San Juan County, Utah v. Rosalie Chilcoat
SocialSecurity
Whether a municipality may be exposed to liability under Section 1983 and Monell v. Dep't of Soc. Servs. of City of New York, 436 U.S. 658 (1978), if municipal officials influence a State actor's decision to take an unconstitutional action, even where the municipality lacks authority to make that decision itself
QUESTION PRESENTED A prosecutor in San Juan County, Utah, acted on behalf of the State of Utah when he made allegedly false statements at the preliminary hearing in the State’s prosecution of Rosalie Chilcoat. The County, therefore, could not be held liable under 42 U.S.C. § 1983 for the prosecutor’s unconstitutional actions as alleged in Ms. Chilcoat’s complaint. So held the United States Court of Appeals for the Tenth Circuit in the proceedings below, affirming the district court’s ruling. But a majority of the Tenth Circuit panel reversed the district court’s decision denying Ms. Chilcoat leave to amend her complaint to allege that the County involved itself in Ms.

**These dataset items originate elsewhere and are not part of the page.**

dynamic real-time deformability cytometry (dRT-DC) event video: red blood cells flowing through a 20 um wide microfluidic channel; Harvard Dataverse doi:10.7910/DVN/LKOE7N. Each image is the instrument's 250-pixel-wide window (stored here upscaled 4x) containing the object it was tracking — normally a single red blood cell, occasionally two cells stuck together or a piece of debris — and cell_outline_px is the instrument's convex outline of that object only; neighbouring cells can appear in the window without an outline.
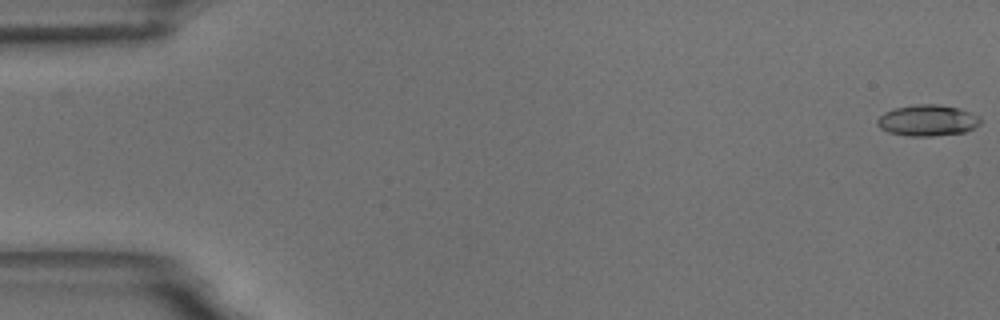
{"species": "common noctule bat (a hibernating species)", "species_latin": "Nyctalus noctula", "temperature_condition": "room temperature", "stored_images_in_passage": 56, "camera_frame_rate_fps": 3000, "um_per_image_px": 0.085, "animal": {"sex": "male", "body_mass_g": 18.8}, "frame": {"image": 1, "passage_image": 1, "time_ms": 0.0, "image_size_px": [1000, 320], "cell_outline_px": [[980, 124], [964, 132], [932, 136], [908, 136], [888, 132], [880, 128], [876, 124], [876, 120], [884, 112], [896, 108], [916, 104], [936, 104], [960, 108], [972, 112], [980, 116]], "centroid_in_image_um": [78.84, 10.23], "position_along_channel_um": 6.2, "area_um2": 18.79}}
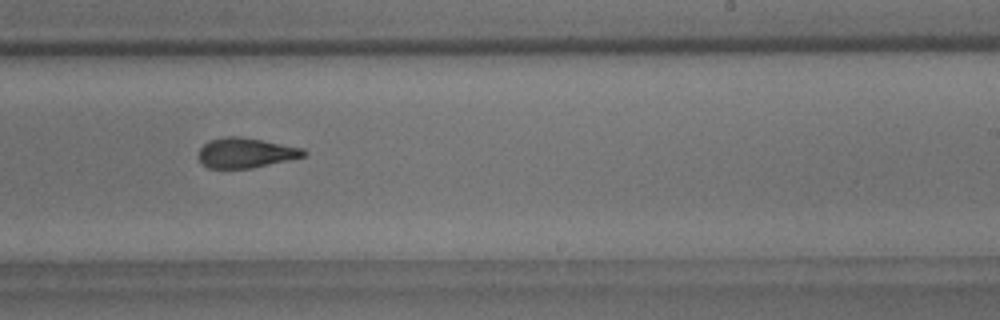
{"frame": {"image": 2, "passage_image": 35, "time_ms": 11.333, "image_size_px": [1000, 320], "cell_outline_px": [[308, 152], [304, 156], [288, 160], [252, 168], [208, 168], [200, 160], [200, 148], [208, 140], [224, 136], [240, 136], [264, 140], [304, 148]], "centroid_in_image_um": [20.91, 12.97], "position_along_channel_um": 268.1, "area_um2": 18.38}}
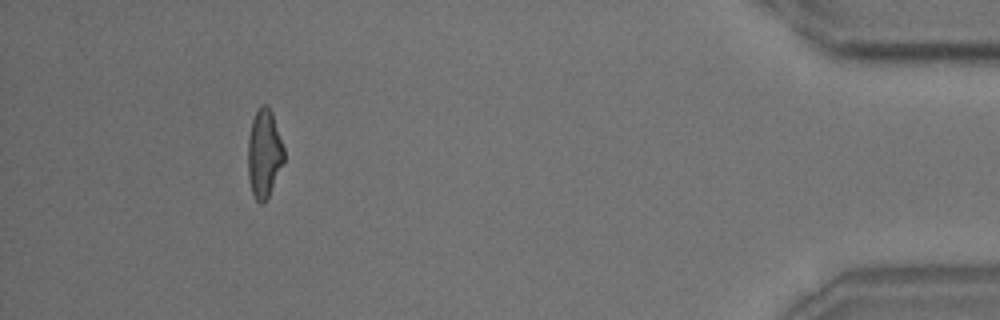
{"frame": {"image": 3, "passage_image": 52, "time_ms": 17.0, "image_size_px": [1000, 320], "cell_outline_px": [[284, 160], [268, 196], [264, 204], [260, 204], [256, 200], [252, 192], [248, 176], [248, 136], [252, 120], [260, 104], [268, 104], [272, 112], [284, 148]], "centroid_in_image_um": [22.44, 13.02], "position_along_channel_um": 412.8, "area_um2": 18.5}, "authors_computed_cell_mechanics": {"area_um2": 18.785, "velocity_mm_per_s": 3.6346, "shape_relaxation_time_tau1_ms": 6.2764, "shape_relaxation_time_tau2_ms": 2.4899, "deformation_change_tau1": 0.2041, "deformation_change_tau2": 0.1165}}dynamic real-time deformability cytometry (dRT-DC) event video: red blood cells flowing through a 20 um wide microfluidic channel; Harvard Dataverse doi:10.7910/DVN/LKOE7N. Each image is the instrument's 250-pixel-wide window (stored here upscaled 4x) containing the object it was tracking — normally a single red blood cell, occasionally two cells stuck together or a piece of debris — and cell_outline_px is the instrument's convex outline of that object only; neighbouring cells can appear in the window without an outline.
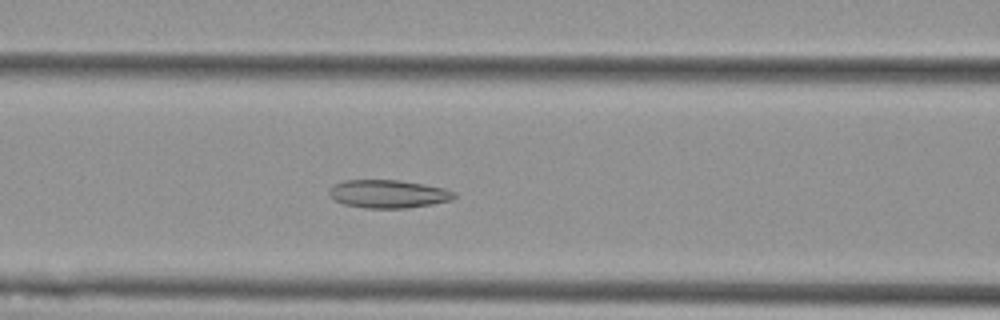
{"species": "Egyptian fruit bat (a non-hibernating species)", "species_latin": "Rousettus aegyptiacus", "temperature_condition": "cold", "stored_images_in_passage": 46, "camera_frame_rate_fps": 3000, "um_per_image_px": 0.085, "animal": {"sex": "female"}, "frame": {"image": 1, "passage_image": 13, "time_ms": 4.0, "image_size_px": [1000, 320], "cell_outline_px": [[456, 196], [452, 200], [432, 204], [404, 208], [364, 208], [344, 204], [332, 200], [328, 196], [328, 188], [344, 180], [400, 180], [444, 188], [456, 192]], "centroid_in_image_um": [32.96, 16.48], "position_along_channel_um": 133.6, "area_um2": 20.63}}
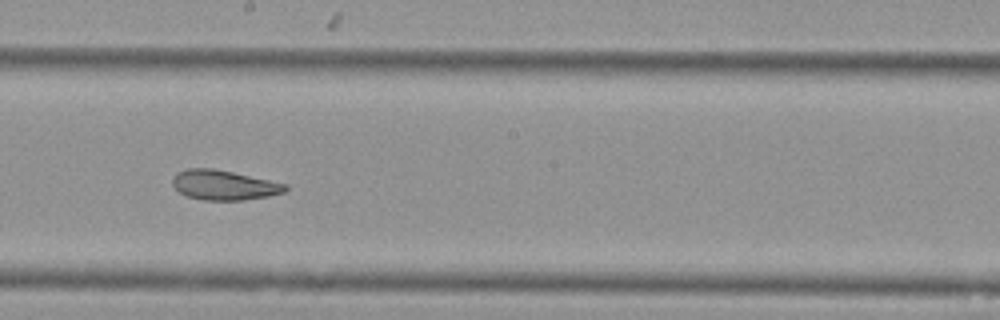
{"frame": {"image": 2, "passage_image": 21, "time_ms": 6.667, "image_size_px": [1000, 320], "cell_outline_px": [[288, 188], [284, 192], [268, 196], [244, 200], [204, 200], [188, 196], [180, 192], [172, 184], [172, 180], [176, 172], [188, 168], [212, 168], [232, 172], [288, 184]], "centroid_in_image_um": [19.04, 15.73], "position_along_channel_um": 229.2, "area_um2": 19.48}}
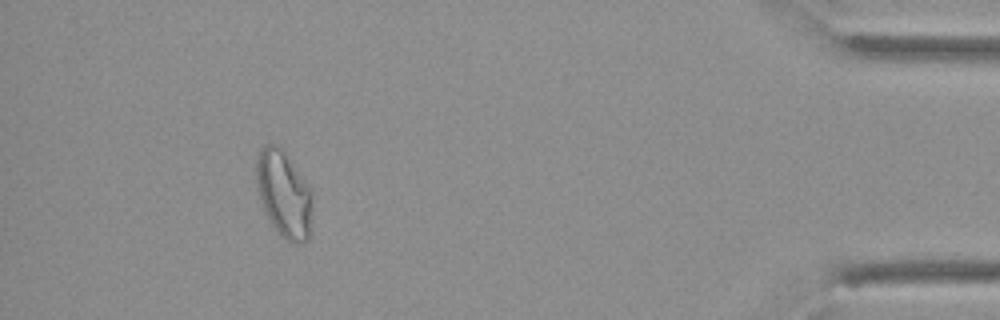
{"frame": {"image": 3, "passage_image": 41, "time_ms": 13.333, "image_size_px": [1000, 320], "cell_outline_px": [[312, 216], [308, 240], [300, 244], [292, 244], [280, 236], [272, 224], [260, 200], [256, 180], [256, 160], [260, 148], [264, 144], [276, 144], [284, 148], [312, 188]], "centroid_in_image_um": [24.16, 16.46], "position_along_channel_um": 411.0, "area_um2": 29.07}, "authors_computed_cell_mechanics": {"area_um2": 22.2241, "velocity_mm_per_s": 3.6039, "shape_relaxation_time_tau1_ms": null, "shape_relaxation_time_tau2_ms": 2.6829, "deformation_change_tau1": null, "deformation_change_tau2": 0.0917}}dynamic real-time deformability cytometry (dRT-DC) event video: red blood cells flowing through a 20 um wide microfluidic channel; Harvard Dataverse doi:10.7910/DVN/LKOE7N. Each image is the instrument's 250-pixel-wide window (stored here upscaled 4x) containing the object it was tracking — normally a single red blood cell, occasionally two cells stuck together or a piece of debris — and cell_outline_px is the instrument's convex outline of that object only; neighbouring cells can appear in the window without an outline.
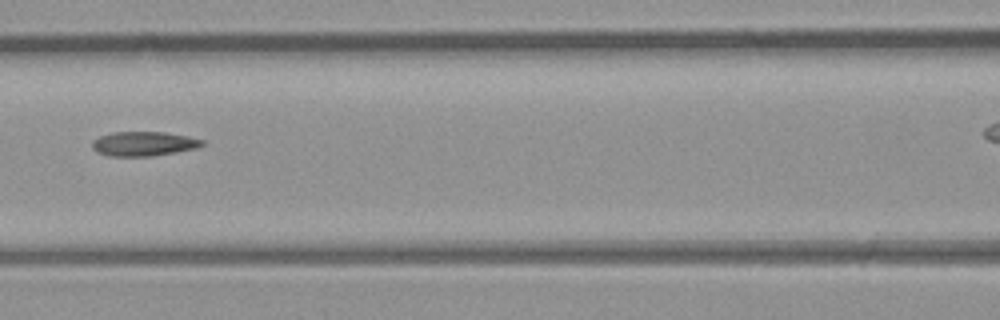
{"species": "common noctule bat (a hibernating species)", "species_latin": "Nyctalus noctula", "temperature_condition": "room temperature", "stored_images_in_passage": 8, "segment_of_instrument_passage": [1, 2], "camera_frame_rate_fps": 3000, "um_per_image_px": 0.085, "animal": {"sex": "male", "body_mass_g": 23.1, "forearm_length_mm": 52.7}, "frame": {"image": 1, "passage_image": 7, "time_ms": 2.0, "image_size_px": [1000, 320], "cell_outline_px": [[204, 144], [196, 148], [152, 156], [108, 156], [96, 152], [92, 148], [92, 140], [100, 136], [112, 132], [164, 132], [204, 140]], "centroid_in_image_um": [12.15, 12.22], "position_along_channel_um": 154.4, "area_um2": 15.55}}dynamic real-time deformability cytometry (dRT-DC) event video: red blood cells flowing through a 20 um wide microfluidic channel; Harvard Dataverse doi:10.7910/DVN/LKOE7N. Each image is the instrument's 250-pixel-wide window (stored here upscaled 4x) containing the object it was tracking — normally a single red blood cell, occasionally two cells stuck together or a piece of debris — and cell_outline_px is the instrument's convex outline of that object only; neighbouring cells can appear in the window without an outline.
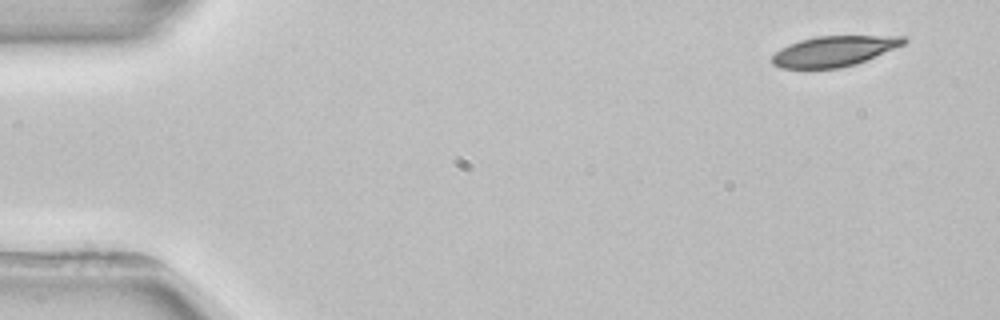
{"species": "common noctule bat (a hibernating species)", "species_latin": "Nyctalus noctula", "temperature_condition": "room temperature", "stored_images_in_passage": 5, "camera_frame_rate_fps": 3000, "um_per_image_px": 0.085, "animal": {"sex": "female", "body_mass_g": 22.7, "forearm_length_mm": 54.2}, "frame": {"image": 1, "passage_image": 1, "time_ms": 0.0, "image_size_px": [1000, 320], "cell_outline_px": [[908, 40], [904, 44], [856, 64], [840, 68], [780, 68], [772, 64], [772, 56], [780, 48], [788, 44], [800, 40], [816, 36], [904, 36]], "centroid_in_image_um": [70.86, 4.34], "position_along_channel_um": 14.1, "area_um2": 23.18}}
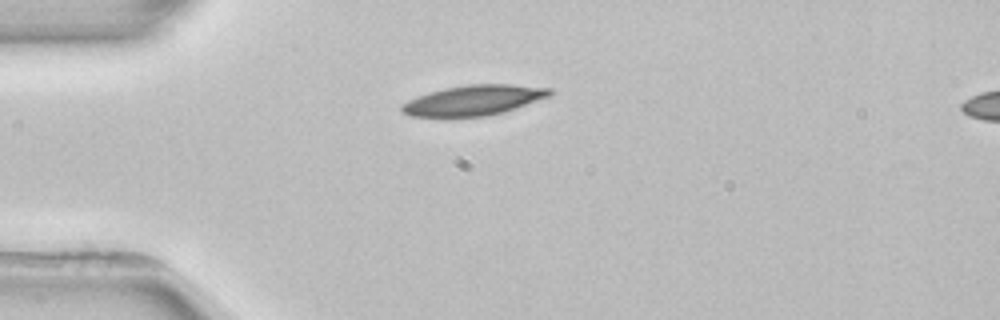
{"frame": {"image": 2, "passage_image": 3, "time_ms": 3.333, "image_size_px": [1000, 320], "cell_outline_px": [[552, 96], [504, 112], [488, 116], [408, 116], [400, 108], [400, 104], [408, 100], [444, 88], [468, 84], [512, 84], [552, 88]], "centroid_in_image_um": [40.33, 8.51], "position_along_channel_um": 44.7, "area_um2": 25.95}}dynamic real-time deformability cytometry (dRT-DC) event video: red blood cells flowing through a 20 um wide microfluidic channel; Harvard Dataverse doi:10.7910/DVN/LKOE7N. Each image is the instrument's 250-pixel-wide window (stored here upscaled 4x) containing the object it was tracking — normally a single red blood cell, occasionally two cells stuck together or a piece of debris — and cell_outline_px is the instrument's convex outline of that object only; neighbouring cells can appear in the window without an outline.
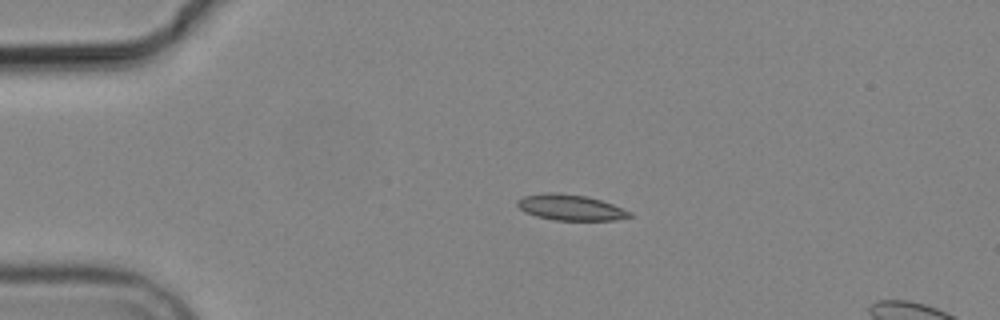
{"species": "common noctule bat (a hibernating species)", "species_latin": "Nyctalus noctula", "temperature_condition": "cold", "stored_images_in_passage": 6, "camera_frame_rate_fps": 3000, "um_per_image_px": 0.085, "animal": {"sex": "male", "body_mass_g": 19.2, "forearm_length_mm": 51.8}, "frame": {"image": 1, "passage_image": 3, "time_ms": 2.333, "image_size_px": [1000, 320], "cell_outline_px": [[632, 216], [612, 220], [556, 220], [536, 216], [524, 212], [516, 204], [516, 200], [524, 196], [548, 192], [556, 192], [588, 196], [612, 204], [632, 212]], "centroid_in_image_um": [48.46, 17.62], "position_along_channel_um": 36.5, "area_um2": 16.82}}
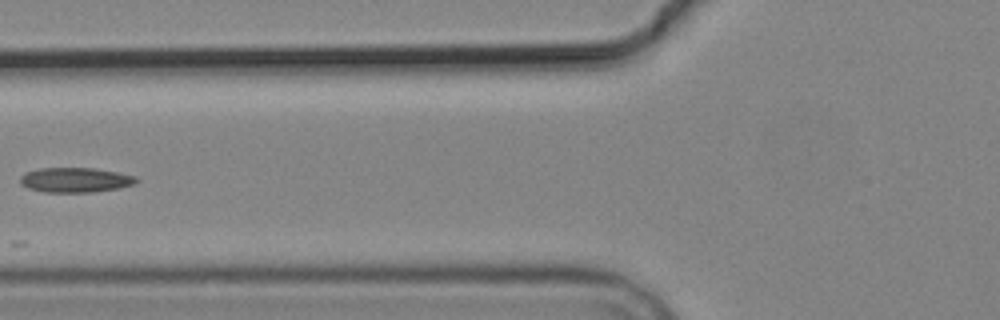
{"frame": {"image": 2, "passage_image": 6, "time_ms": 5.667, "image_size_px": [1000, 320], "cell_outline_px": [[140, 180], [136, 184], [120, 188], [92, 192], [44, 192], [28, 188], [20, 184], [20, 176], [24, 172], [40, 168], [92, 168], [116, 172], [136, 176]], "centroid_in_image_um": [6.41, 15.3], "position_along_channel_um": 119.4, "area_um2": 16.94}}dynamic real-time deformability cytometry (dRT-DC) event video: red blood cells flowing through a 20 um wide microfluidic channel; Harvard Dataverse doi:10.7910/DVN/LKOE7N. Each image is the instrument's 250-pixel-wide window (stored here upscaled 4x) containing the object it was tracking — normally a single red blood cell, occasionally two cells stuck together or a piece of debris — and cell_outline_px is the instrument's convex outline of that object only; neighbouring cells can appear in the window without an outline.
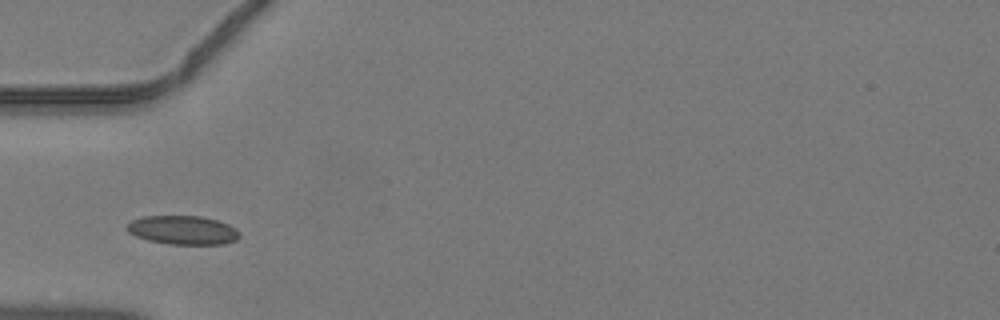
{"species": "common noctule bat (a hibernating species)", "species_latin": "Nyctalus noctula", "temperature_condition": "warm", "stored_images_in_passage": 33, "camera_frame_rate_fps": 3000, "um_per_image_px": 0.085, "animal": {"sex": "male", "body_mass_g": 19.2, "forearm_length_mm": 51.8}, "frame": {"image": 1, "passage_image": 3, "time_ms": 0.667, "image_size_px": [1000, 320], "cell_outline_px": [[240, 236], [236, 240], [224, 244], [168, 244], [148, 240], [136, 236], [128, 232], [128, 224], [132, 220], [144, 216], [200, 216], [216, 220], [228, 224], [236, 228], [240, 232]], "centroid_in_image_um": [15.57, 19.56], "position_along_channel_um": 69.4, "area_um2": 18.84}}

Chilcoat’s prosecution at a secret meeting among the County commissioners and the County Sheriff, holding that the allegation supported a plausible municipal liability claim. The district court had denied the proposed amendment on futility grounds. The question thus presented is whether a municipality may be exposed to liability under Section 1983 and Monell v. Dep’t of Soc. Servs. of City of New York, 436 U.S. 658 (1978), if municipal officials influence a State actor’s decision to take an unconstitutional action, even where the municipality lacks authority to make that decision itself.